**TRECHO SELECIONADO:**
Ouro cai após referendo na Crimeia e dados dos EUA

Os contratos futuros de ouro fecharam em baixa nesta segunda-feira, 17, tendo em vista que ficou mais evidente que os Estados Unidos e União Europeia estão pouco dispostos a tomar grandes medidas para evitar que a Rússia anexe a Crimeia. A população da região votou, com quase 97%, pela separação em relação à Ucrânia e união com a Rússia.

Agencia Estado

17 de março de 2014 | 17h26

Os EUA e a União Europeia haviam dito que o referendo é ilegal e ameaçaram impor sanções. No entanto, medidas anunciadas hoje visavam agentes específicos em vez de atingir relações econômicas mais amplas entre a Rússia e o Ocidente.

[Registros extraídos de uma coleção]
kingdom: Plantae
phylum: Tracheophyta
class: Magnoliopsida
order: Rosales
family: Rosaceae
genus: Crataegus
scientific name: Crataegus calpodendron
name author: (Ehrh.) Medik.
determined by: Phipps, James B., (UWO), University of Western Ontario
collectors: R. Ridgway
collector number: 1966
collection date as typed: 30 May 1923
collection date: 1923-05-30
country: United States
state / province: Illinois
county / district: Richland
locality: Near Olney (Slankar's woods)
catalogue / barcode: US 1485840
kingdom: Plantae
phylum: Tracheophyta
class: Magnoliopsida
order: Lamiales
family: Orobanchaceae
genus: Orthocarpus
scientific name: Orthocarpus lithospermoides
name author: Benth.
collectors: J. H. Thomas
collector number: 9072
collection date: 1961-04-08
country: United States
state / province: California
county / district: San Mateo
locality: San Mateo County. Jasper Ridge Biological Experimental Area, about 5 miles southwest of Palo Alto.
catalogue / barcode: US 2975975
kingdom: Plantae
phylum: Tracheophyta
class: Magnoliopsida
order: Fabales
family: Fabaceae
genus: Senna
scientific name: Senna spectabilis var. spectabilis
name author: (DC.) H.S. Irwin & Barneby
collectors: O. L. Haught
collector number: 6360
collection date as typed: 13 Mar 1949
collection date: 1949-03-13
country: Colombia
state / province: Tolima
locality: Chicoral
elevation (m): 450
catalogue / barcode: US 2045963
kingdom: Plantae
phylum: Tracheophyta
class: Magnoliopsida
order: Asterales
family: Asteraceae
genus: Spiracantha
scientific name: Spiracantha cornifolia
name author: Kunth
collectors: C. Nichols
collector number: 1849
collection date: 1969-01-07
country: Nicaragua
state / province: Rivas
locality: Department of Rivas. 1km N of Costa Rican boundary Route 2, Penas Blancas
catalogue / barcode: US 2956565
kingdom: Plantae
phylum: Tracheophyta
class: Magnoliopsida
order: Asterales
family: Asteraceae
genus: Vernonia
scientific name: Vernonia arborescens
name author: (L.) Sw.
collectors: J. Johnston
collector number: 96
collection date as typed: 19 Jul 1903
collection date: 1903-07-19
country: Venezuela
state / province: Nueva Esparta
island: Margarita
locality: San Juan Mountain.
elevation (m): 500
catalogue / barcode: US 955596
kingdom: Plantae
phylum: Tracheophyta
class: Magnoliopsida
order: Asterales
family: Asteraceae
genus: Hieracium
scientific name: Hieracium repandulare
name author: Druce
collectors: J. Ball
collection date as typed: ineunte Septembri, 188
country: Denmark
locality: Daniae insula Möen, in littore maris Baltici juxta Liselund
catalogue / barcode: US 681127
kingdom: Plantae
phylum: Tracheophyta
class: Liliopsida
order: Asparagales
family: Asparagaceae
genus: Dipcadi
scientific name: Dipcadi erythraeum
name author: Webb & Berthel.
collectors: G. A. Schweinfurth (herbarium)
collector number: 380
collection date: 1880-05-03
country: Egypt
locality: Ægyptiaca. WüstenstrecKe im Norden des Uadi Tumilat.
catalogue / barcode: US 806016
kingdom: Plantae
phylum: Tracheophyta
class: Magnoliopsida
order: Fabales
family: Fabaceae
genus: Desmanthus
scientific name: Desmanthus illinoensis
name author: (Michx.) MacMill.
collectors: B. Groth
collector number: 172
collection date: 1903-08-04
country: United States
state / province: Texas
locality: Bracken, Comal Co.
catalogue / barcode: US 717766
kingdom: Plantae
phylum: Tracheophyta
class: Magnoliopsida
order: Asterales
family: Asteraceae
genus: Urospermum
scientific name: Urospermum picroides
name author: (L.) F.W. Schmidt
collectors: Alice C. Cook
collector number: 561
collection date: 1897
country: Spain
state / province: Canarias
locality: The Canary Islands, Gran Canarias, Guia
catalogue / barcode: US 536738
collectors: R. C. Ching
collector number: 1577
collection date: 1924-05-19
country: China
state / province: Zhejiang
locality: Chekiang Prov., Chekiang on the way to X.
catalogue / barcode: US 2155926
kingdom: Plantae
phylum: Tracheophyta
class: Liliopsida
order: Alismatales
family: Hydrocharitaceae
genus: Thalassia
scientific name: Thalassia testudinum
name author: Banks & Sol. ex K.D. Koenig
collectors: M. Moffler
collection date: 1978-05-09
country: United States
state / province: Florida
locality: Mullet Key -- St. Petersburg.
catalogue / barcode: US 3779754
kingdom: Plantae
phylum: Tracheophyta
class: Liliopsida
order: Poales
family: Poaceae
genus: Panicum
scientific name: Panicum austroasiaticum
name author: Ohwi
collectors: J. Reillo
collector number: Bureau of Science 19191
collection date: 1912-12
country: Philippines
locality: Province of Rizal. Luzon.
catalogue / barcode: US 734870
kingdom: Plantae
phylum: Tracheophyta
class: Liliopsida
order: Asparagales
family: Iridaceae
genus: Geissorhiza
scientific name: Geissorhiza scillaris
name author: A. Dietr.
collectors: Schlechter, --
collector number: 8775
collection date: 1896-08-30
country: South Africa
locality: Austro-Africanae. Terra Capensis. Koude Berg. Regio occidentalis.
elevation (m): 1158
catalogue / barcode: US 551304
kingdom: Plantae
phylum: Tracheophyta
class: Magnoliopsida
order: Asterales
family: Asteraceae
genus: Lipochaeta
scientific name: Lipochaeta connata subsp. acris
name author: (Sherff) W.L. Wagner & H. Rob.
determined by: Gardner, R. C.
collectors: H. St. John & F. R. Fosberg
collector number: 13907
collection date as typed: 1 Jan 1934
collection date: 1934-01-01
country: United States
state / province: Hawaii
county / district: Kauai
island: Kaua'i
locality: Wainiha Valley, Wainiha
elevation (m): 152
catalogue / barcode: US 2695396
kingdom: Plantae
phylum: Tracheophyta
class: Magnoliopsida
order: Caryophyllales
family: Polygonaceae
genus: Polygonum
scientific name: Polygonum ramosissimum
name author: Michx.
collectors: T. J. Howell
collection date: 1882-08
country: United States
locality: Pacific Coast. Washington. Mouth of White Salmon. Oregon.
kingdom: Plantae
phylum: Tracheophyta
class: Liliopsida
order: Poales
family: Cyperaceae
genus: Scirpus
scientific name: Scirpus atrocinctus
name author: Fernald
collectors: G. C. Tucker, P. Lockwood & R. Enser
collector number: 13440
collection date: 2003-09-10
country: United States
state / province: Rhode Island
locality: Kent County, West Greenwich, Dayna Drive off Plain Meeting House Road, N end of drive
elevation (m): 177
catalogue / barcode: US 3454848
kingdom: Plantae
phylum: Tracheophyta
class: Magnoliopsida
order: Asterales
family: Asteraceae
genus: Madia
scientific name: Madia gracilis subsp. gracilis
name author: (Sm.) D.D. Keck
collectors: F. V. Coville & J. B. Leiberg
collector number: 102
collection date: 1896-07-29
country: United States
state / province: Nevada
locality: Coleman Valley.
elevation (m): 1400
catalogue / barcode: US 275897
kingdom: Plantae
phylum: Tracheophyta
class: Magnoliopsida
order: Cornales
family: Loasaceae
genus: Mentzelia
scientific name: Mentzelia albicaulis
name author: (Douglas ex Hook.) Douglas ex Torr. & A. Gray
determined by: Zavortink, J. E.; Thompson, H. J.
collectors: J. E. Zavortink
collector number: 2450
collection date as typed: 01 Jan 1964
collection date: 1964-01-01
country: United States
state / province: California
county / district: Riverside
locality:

**EXERCÍCIOS A FAZER:**
**a.** Passe para o inglês esta frase da notícia sobre o ouro: "A população da região votou, com quase 97%, pela separação em relação à Ucrânia e união com a Rússia."
**b.** Prossiga com a notícia sobre o ouro a partir do ponto em que ela termina.
Os dados não têm nenhuma relação com a notícia sobre o ouro.

**RESPOSTAS:**
**a.** The region's population voted, by nearly 97%, for separation from Ukraine and union with Russia.

**b.**
"Todos queriam entender o que o mundo faria sobre a situação na Ucrânia, e agora é óbvio que o mundo não vai fazer nada", disse James Cordier, do Liberty Trading Group. "Não houve tiros disparados e as coisas na Crimeia estão tão ordenada quanto se pode esperar".

Além disso, dados melhores do que o esperado da produção industrial dos EUA para fevereiro também deram aos investidores um motivo para vender o metal. O ouro tem se beneficiado nos últimos meses, em meio a dúvidas sobre a força da recuperação dos EUA.

A produção industrial norte-americana registrou alta de 0,6% em fevereiro na comparação com janeiro, em termos sazonalmente ajustados, informou o Federal Reserve. O avanço ficou acima da expectativa dos economistas ouvidos pela Dow Jones, que esperavam ganho de 0,1%.

O ouro para abril fechou em queda de US$ 1,70, ou 0,1%, a US$ 1.379 a onça-troy. A prata para maio fechou em queda de 0,6%, a US$ 21.275 a onça-troy. Fonte: Dow Jones Newswires.